Reviews for Chocolate-Raspberry Mousse Pie
"Reading this through, and reading a few of the comments, I believe you could substitute 1 package sugar-free raspberry jello for the raspberries, gelatin, and sugar. Use 1/2 cup hot water instead of cold, and mix until jello is dissolved. cool until room temperature, then blend in the cream cheese, and follow the rest of the recipe. If using a ready made crust, it would be very simple, and less sugar that way!"
"In the summer I microwave my graham cracker crusts-depending on the size and if I just line the bottom or bottom and sides, usually 3-4 minutes is enough but it depends on your wattage of microwave.Check your owners manual - it might include times."
"I might try it as a mousse since graham crackers have trans fats/partially hydrogenated oils (yes, even the reduced). Why do people insist on calling things healthy when they aren't?"

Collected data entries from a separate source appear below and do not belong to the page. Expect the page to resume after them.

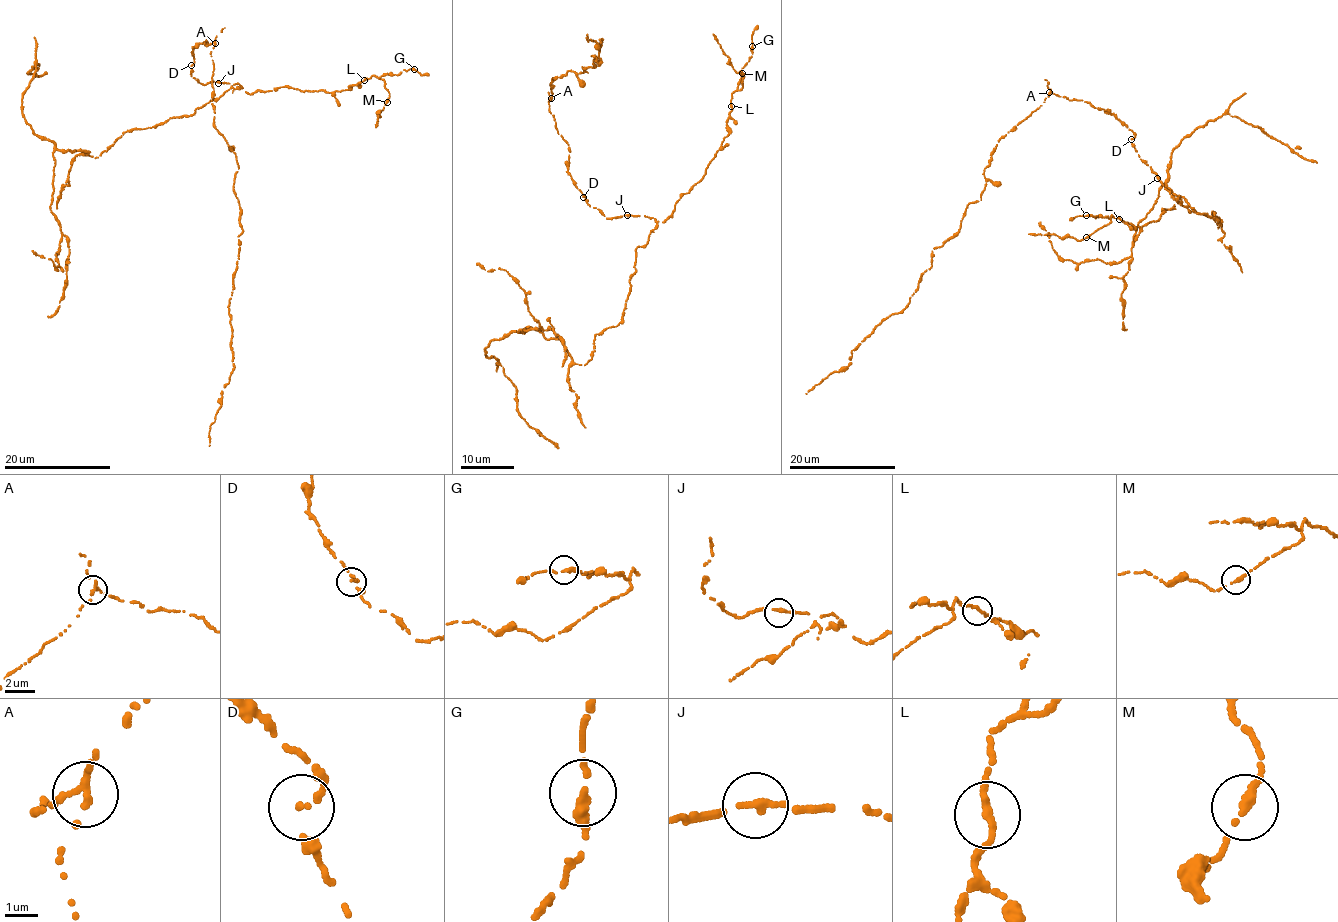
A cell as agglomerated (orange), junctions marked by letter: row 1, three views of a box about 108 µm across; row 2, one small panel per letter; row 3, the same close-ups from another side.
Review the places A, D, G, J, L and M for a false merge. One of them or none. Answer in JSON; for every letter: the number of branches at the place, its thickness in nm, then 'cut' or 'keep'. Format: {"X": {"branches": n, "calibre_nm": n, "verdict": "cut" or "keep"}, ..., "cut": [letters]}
{"A": {"branches": 2, "calibre_nm": 220, "verdict": "cut"}, "D": {"branches": 2, "calibre_nm": 100, "verdict": "keep"}, "G": {"branches": 2, "calibre_nm": 260, "verdict": "keep"}, "J": {"branches": 2, "calibre_nm": 200, "verdict": "keep"}, "L": {"branches": 2, "calibre_nm": 220, "verdict": "keep"}, "M": {"branches": 2, "calibre_nm": 240, "verdict": "keep"}, "cut": ["A"]}

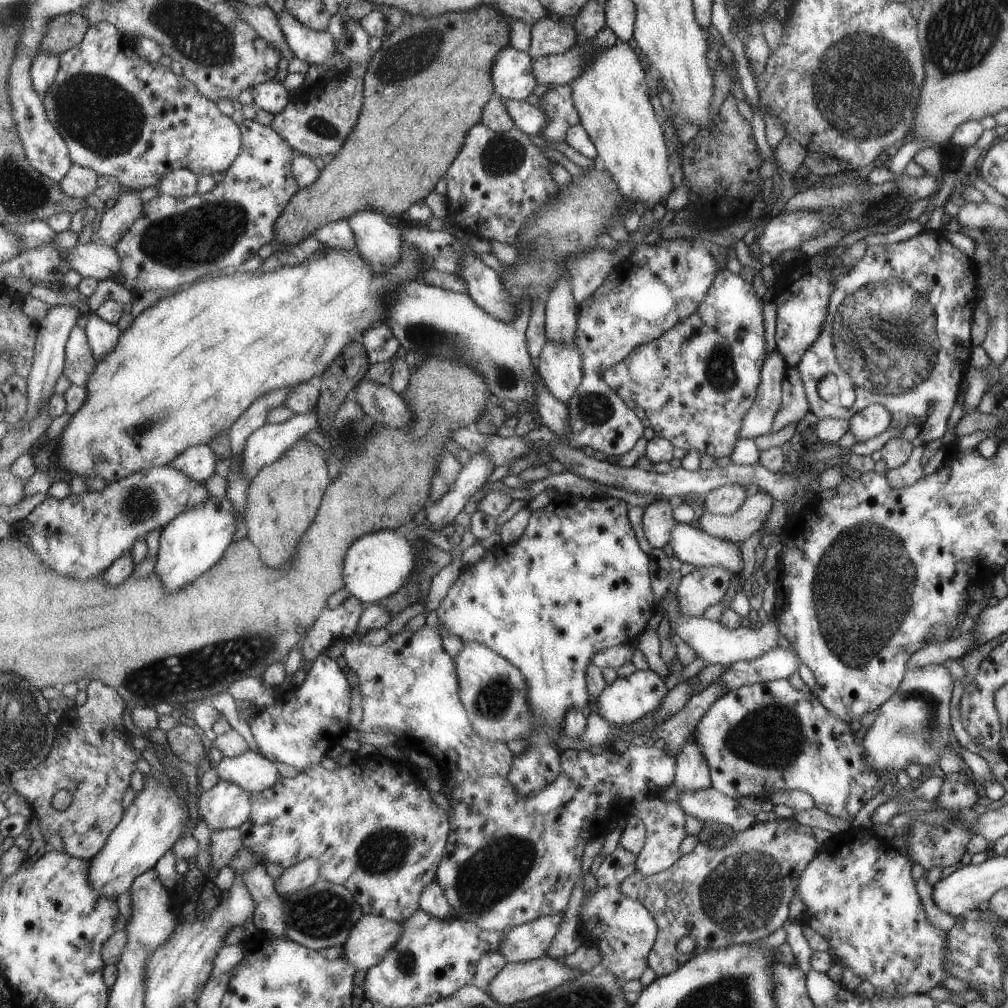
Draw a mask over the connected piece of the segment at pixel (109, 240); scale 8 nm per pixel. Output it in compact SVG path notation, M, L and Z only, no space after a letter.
M141 191L126 192L116 199L116 203L100 218L97 232L98 242L116 247L118 242L129 232L144 211Z

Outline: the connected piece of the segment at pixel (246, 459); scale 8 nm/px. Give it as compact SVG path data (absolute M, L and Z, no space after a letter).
M314 408L304 415L293 415L286 423L269 423L257 429L247 439L242 452L242 471L253 480L268 464L286 454L304 434L317 424Z

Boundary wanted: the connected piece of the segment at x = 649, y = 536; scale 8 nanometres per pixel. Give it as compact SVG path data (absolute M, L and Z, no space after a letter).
M666 497L643 507L641 526L650 547L662 547L668 541L671 527L675 523Z

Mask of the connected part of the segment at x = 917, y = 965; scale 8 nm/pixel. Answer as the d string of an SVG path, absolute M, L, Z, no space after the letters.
M850 827L844 833L824 841L803 870L797 893L805 906L803 921L828 942L828 949L842 968L850 968L861 981L870 982L879 996L902 997L925 995L930 988L947 978L942 962L946 959L946 932L934 928L925 919L921 900L909 876L909 859L893 848L889 841L879 839L871 828Z

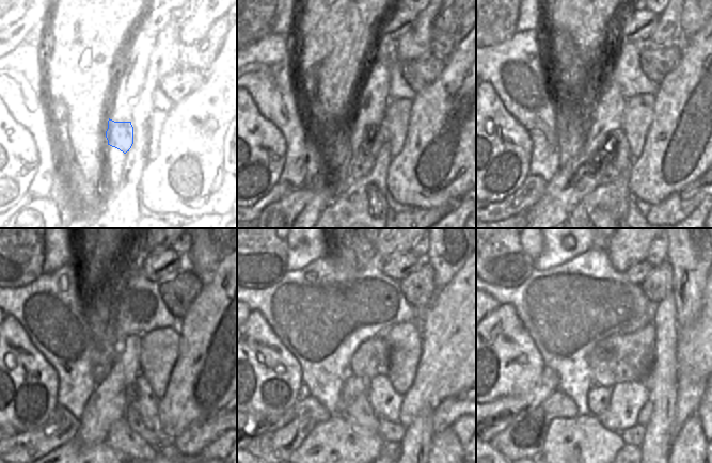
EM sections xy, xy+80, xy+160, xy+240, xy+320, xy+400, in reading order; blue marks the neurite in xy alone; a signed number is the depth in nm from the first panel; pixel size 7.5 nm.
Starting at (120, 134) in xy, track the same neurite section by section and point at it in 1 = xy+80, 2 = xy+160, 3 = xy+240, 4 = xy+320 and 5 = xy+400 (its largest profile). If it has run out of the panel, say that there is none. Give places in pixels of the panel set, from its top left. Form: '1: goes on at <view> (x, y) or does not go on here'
1: goes on at xy+80 (366, 145)
2: goes on at xy+160 (621, 158)
3: goes on at xy+240 (146, 402)
4: goes on at xy+320 (384, 400)
5: goes on at xy+400 (628, 398)

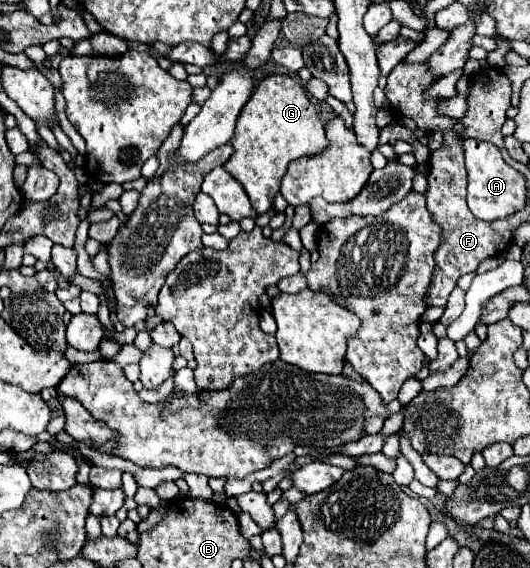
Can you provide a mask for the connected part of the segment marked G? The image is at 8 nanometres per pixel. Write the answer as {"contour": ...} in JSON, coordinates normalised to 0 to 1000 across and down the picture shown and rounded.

"Light, airy, absolutely yummy! A bit of work, but definitely worth it. I also used a low-fat Keebler graham cracker crust, brushing it with beaten egg and warming in the oven (375 degrees) for 5 minutes. We like strawberries better, so I used them instead of raspberries - same amount, same technique. I was skeptical about non-fat milk powder and water beating to soft peak, but it worked! Only one word of warning, this is a softer mousse, so it needs to be cut and served immediately out of the fridge and the remainder placed back in the fridge right away."
"Three fourths of the way through the recipe I stopped reading. It may be delicious and it may be light, but it is just way too much trouble to make. I prefer quick and easy and would never dream of turning on my oven to bake a pie, even the crust, in the summer. I have a collection of cool summer desserts I can use."